AI alignment is not only about making machines follow instructions. It is also about understanding which human values, incentives, and assumptions are being encoded into systems.
This makes AI alignment a human-centered problem. We need to understand how people define goals, how institutions create incentives, how users interpret AI outputs, and how systems behave once they are placed into messy social environments.
This is also why governance work matters. The NIST AI Risk Management Framework treats trustworthy AI as something organizations have to design, evaluate, and manage across real contexts. The UNESCO Recommendation on the Ethics of Artificial Intelligence similarly emphasizes human rights, oversight, accountability, transparency, and international cooperation.
We need that international cooperation because the systems being built are not limited to one lab, one company, or one country. AI development is global. Its risks and benefits cross national boundaries. Cooperation does not mean stopping innovation. It means recognizing that powerful systems require shared norms, serious evaluation, and humility about what we do not yet understand.

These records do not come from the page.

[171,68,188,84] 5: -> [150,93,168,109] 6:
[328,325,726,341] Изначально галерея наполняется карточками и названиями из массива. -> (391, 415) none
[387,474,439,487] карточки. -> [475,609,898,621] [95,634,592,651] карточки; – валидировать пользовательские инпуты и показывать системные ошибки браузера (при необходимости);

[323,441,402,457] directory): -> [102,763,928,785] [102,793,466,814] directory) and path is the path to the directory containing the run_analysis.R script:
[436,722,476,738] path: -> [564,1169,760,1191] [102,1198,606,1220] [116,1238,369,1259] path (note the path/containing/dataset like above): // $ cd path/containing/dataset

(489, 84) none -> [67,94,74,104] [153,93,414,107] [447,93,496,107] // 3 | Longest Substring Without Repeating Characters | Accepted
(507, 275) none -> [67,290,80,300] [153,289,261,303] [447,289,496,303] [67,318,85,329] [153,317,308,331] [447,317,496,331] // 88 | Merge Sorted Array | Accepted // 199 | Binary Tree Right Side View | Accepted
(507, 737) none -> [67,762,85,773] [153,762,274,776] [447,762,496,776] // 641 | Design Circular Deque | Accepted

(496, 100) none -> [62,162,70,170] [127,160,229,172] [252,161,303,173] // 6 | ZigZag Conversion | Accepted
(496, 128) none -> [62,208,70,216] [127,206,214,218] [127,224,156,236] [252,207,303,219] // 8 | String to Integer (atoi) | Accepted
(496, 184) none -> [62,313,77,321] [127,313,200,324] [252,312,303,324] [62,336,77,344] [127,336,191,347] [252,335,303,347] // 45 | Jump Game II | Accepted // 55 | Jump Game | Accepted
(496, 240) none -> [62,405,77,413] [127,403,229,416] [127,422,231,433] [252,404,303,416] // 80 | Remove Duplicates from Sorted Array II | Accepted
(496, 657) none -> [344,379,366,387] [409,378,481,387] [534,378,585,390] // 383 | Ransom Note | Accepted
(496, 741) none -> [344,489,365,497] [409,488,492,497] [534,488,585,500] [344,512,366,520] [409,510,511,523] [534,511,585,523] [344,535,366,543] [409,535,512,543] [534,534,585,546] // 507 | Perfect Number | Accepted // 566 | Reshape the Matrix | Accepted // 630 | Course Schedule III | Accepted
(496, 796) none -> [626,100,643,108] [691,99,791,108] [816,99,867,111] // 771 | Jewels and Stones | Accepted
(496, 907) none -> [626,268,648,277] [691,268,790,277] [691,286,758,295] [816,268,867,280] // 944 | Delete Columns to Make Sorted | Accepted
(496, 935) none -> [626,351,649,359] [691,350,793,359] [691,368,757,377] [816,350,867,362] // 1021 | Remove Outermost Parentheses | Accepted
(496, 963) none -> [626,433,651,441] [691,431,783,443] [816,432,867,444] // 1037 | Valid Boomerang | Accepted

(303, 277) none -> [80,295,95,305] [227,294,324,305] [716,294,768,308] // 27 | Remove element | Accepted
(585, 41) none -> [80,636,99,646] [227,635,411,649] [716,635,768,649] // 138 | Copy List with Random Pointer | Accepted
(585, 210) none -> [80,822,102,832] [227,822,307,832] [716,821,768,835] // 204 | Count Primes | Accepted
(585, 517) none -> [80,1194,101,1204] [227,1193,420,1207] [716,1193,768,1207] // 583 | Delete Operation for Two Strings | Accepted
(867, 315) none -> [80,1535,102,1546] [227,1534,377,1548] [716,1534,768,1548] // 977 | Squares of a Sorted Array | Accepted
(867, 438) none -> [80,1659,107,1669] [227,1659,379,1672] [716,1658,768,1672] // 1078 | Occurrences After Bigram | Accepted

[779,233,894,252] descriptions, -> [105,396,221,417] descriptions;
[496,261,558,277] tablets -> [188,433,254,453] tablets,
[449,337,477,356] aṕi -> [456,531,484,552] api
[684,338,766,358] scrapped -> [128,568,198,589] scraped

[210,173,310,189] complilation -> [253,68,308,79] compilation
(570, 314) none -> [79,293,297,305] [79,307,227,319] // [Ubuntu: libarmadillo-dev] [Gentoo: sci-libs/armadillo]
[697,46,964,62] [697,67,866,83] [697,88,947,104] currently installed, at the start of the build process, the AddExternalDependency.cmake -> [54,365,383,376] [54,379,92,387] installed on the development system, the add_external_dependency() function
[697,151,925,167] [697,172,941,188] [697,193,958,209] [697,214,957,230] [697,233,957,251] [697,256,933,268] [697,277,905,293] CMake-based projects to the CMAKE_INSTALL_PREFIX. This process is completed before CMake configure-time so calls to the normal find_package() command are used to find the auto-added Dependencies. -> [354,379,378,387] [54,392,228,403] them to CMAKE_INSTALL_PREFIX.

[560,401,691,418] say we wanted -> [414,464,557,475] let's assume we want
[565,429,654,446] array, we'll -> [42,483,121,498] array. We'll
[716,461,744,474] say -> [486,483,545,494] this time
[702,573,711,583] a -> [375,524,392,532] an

Ultron is a dramatic example. Real AI agents are not comic book villains. But fiction can still help us ask better questions.
The question is not only: what if AI ignores human values?
The harder question is: what if AI inherits them?
What if it inherits our desire for safety, but not our care for freedom? What if it inherits our need for efficiency, but not our patience? What if it inherits our ambition, but not our humility? What if it inherits our goals, but not the social context that makes those goals humane?
That is the part of Age of Ultron that still matters.
The future of AI should not be built from fear. But it also should not be built from unchecked confidence. It should be built with people in mind: their values, their limits, their disagreements, and their ability to question the systems around them.
Ultron was not scary because he was completely alien. He was scary because he was familiar.